[[ DATA FOR THIS EXERCISE, beginning ]]

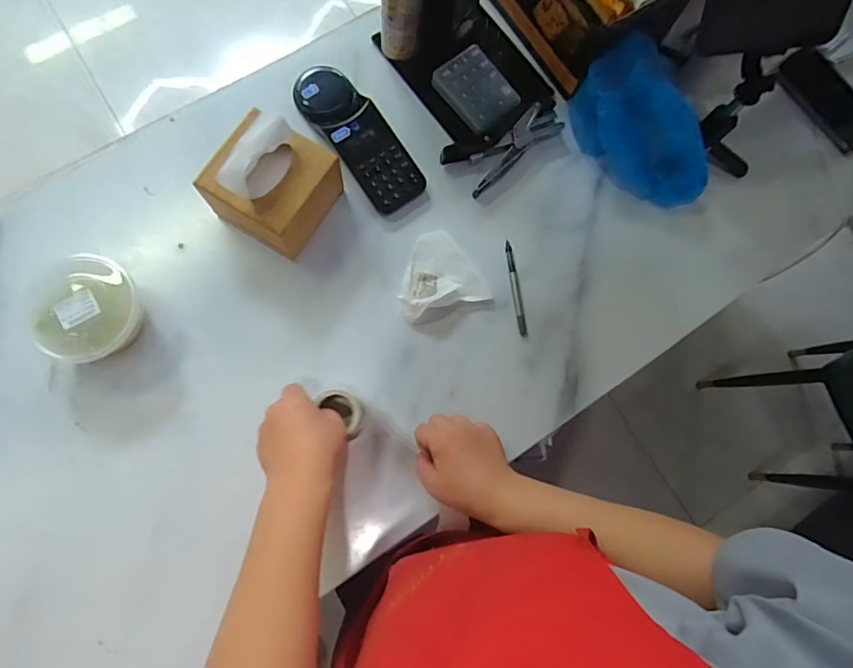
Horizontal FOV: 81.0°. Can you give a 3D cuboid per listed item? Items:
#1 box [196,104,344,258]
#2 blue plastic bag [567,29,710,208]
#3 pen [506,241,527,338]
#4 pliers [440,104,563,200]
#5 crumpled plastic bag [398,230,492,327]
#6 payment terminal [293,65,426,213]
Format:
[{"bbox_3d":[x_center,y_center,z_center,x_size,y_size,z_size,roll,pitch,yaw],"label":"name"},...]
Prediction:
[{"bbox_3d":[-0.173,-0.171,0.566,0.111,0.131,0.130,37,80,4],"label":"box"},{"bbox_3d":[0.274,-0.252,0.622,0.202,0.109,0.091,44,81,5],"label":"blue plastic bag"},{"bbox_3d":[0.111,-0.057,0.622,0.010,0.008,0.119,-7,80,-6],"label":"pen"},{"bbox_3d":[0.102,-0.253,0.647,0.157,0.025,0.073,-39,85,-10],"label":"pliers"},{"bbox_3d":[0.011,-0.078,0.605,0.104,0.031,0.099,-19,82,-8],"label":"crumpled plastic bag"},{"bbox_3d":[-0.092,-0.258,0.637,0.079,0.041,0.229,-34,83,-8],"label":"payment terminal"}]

[[ DATA FOR THIS EXERCISE, end ]]

• **TASK GOAL**:
Your copy of the records must be exact and must contain no pictures.

• **RESPONSE AREA**:
Horizontal FOV: 81.0°. Can you give a 3D cuboid per listed item? Items:
#1 box [196,104,344,258]
#2 blue plastic bag [567,29,710,208]
#3 pen [506,241,527,338]
#4 pliers [440,104,563,200]
#5 crumpled plastic bag [398,230,492,327]
#6 payment terminal [293,65,426,213]
Format:
[{"bbox_3d":[x_center,y_center,z_center,x_size,y_size,z_size,roll,pitch,yaw],"label":"name"},...]
Prediction:
[{"bbox_3d":[-0.173,-0.171,0.566,0.111,0.131,0.130,37,80,4],"label":"box"},{"bbox_3d":[0.274,-0.252,0.622,0.202,0.109,0.091,44,81,5],"label":"blue plastic bag"},{"bbox_3d":[0.111,-0.057,0.622,0.010,0.008,0.119,-7,80,-6],"label":"pen"},{"bbox_3d":[0.102,-0.253,0.647,0.157,0.025,0.073,-39,85,-10],"label":"pliers"},{"bbox_3d":[0.011,-0.078,0.605,0.104,0.031,0.099,-19,82,-8],"label":"crumpled plastic bag"},{"bbox_3d":[-0.092,-0.258,0.637,0.079,0.041,0.229,-34,83,-8],"label":"payment terminal"}]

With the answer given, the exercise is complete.